§ SOURCE TEXT
Racing community mourns Shantel Lanerie

LOUISVILLE, Ky. – Funeral arrangements for Shantel Lanerie are being handled by Melancon Funeral Home on North University Avenue in Carencro, La., where her body was being transported Monday following her death last week at a Louisville hospital.
Shantel Lanerie, 42, died Friday of sepsis following her treatment for Stage 1 breast cancer. She was married to Corey Lanerie, the perennial leading jockey at Churchill Downs, and her death has deeply affected many members of the racing community at Churchill and beyond.
An emotional tribute held between races Saturday at Churchill was attended by Corey Lanerie and the couple’s 10-year-old daughter, Brittlyn. They were joined by members of the family in town from Louisiana, along with the Churchill jockey colony and many other friends, horsemen, and racing officials.
“The Churchill Downs family is devastated by the sudden passing of Shantel Lanerie,” track president Kevin Flanery said in a media release shortly after her death. “This is a very sad day.”
Social media was flooded with messages of condolence. Typical of the posts was one on Instagram from Tiffany Bourque, a longtime friend who works in the Churchill racing office.
“Heaven gained the strongest, most beautiful angel,” she wrote. “Words can never express how much we all love you.”

§ Saved entries

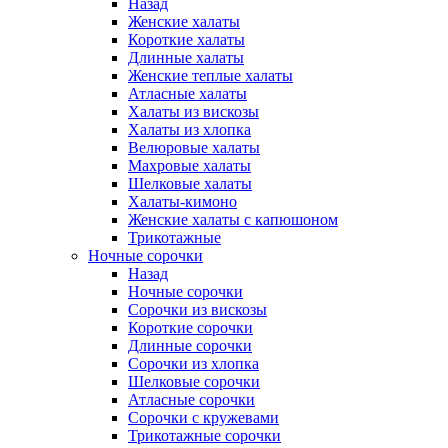
Назад
Женские халаты
Короткие халаты
Длинные халаты
Женские теплые халаты
Атласные халаты
Халаты из вискозы
Халаты из хлопка
Велюровые халаты
Махровые халаты
Шелковые халаты
Халаты-кимоно
Женские халаты с капюшоном
Трикотажные
Ночные сорочки
Назад
Ночные сорочки
Сорочки из вискозы
Короткие сорочки
Длинные сорочки
Сорочки из хлопка
Шелковые сорочки
Атласные сорочки
Сорочки с кружевами
Трикотажные сорочки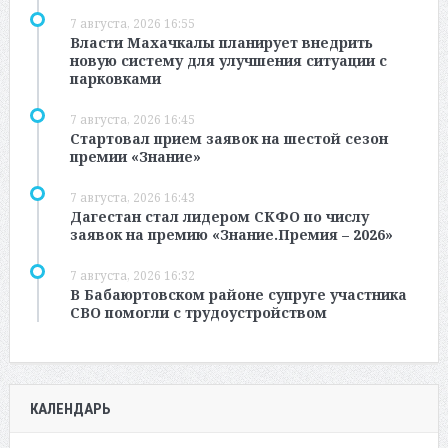
7 августа, 2026 16:55
Власти Махачкалы планирует внедрить
новую систему для улучшения ситуации с
парковками
7 августа, 2026 16:45
Стартовал прием заявок на шестой сезон
премии «Знание»
7 августа, 2026 16:43
Дагестан стал лидером СКФО по числу
заявок на премию «Знание.Премия – 2026»
7 августа, 2026 16:32
В Бабаюртовском районе супруге участника
СВО помогли с трудоустройством
КАЛЕНДАРЬ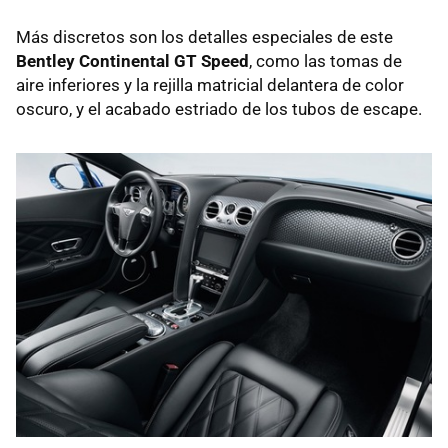
Más discretos son los detalles especiales de este
Bentley Continental GT Speed
, como las tomas de
aire inferiores y la rejilla matricial delantera de color
oscuro, y el acabado estriado de los tubos de escape.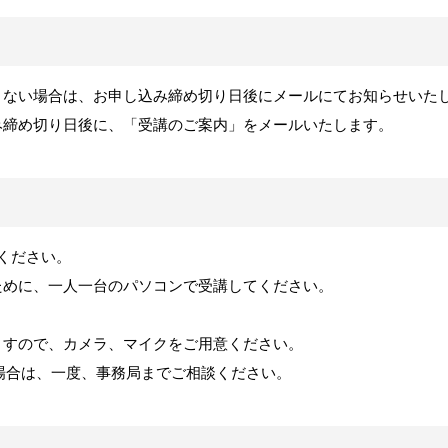
きない場合は、お申し込み締め切り日後にメールにてお知らせいた
み締め切り日後に、「受講のご案内」をメールいたします。
ください。
ために、一人一台のパソコンで受講してください。
。
ますので、カメラ、マイクをご用意ください。
場合は、一度、事務局までご相談ください。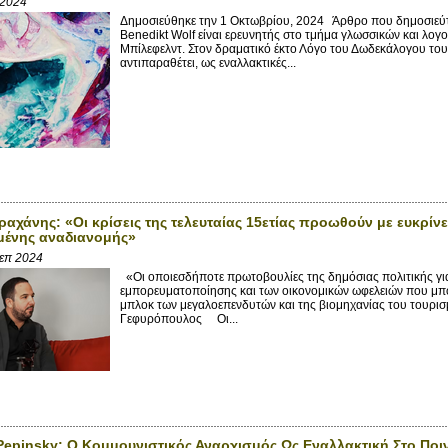
 2024
Δημοσιεύθηκε την 1 Οκτωβρίου, 2024 Άρθρο που δημοσιεύτ
Benedikt Wolf είναι ερευνητής στο τμήμα γλωσσικών και λο
Μπίλεφελντ. Στον δραματικό έκτο Λόγο του Δωδεκάλογου το
αντιπαραθέτει, ως εναλλακτικές...
ραχάνης: «Οι κρίσεις της τελευταίας 15ετίας προωθούν με ευκρίνε
μένης αναδιανομής»
Σεπ 2024
«Οι οποιεσδήποτε πρωτοβουλίες της δημόσιας πολιτικής για 
εμπορευματοποίησης και των οικονομικών ωφελειών που μπο
μπλοκ των μεγαλοεπενδυτών και της βιομηχανίας του τουρ
Γεφυρόπουλος Οι...
 Pepinsky: Ο Κομμουνιστικός Αναρχισμός Ως Εναλλακτική Στο Ποιν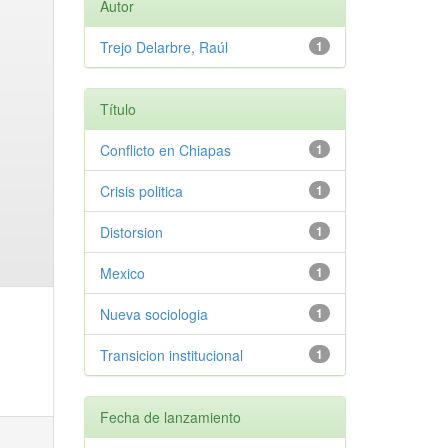
Autor
Trejo Delarbre, Raúl
1
Título
Conflicto en Chiapas
1
Crisis politica
1
Distorsion
1
Mexico
1
Nueva sociologia
1
Transicion institucional
1
Fecha de lanzamiento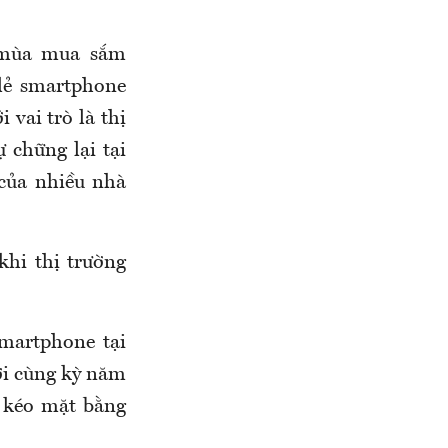
i mùa mua sắm
lẻ smartphone
 vai trò là thị
 chững lại tại
của nhiều nhà
khi thị trường
smartphone tại
ới cùng kỳ năm
 kéo mặt bằng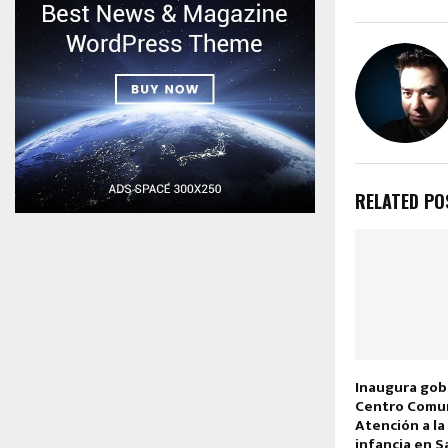
RELATED PO
Inaugura go
Centro Comun
Atención a la
infancia en S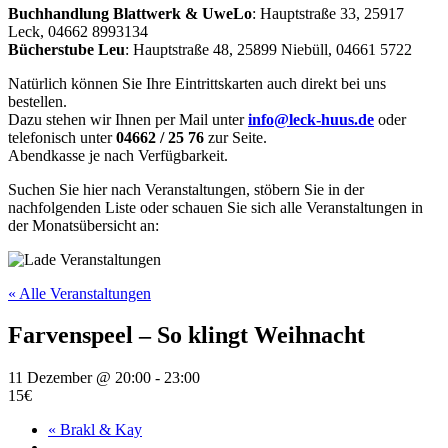
Buchhandlung Blattwerk & UweLo
: Hauptstraße 33, 25917
Leck, 04662 8993134
Bücherstube Leu
: Hauptstraße 48, 25899 Niebüll, 04661 5722
Natürlich können Sie Ihre Eintrittskarten auch direkt bei uns
bestellen.
Dazu stehen wir Ihnen per Mail unter
info@leck-huus.de
oder
telefonisch unter
04662 / 25 76
zur Seite.
Abendkasse je nach Verfügbarkeit.
Suchen Sie hier nach Veranstaltungen, stöbern Sie in der
nachfolgenden Liste oder schauen Sie sich alle Veranstaltungen in
der Monatsübersicht an:
« Alle Veranstaltungen
Farvenspeel – So klingt Weihnacht
11 Dezember @ 20:00
-
23:00
15€
«
Brakl & Kay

§ EXERCISE DIRECTIONS
From the article on Shantel Lanerie, transcribe the passage that begins with the words "An emotional tribute" and ends with "and racing officials.".

§ SOLUTION
An emotional tribute held between races Saturday at Churchill was attended by Corey Lanerie and the couple’s 10-year-old daughter, Brittlyn. They were joined by members of the family in town from Louisiana, along with the Churchill jockey colony and many other friends, horsemen, and racing officials.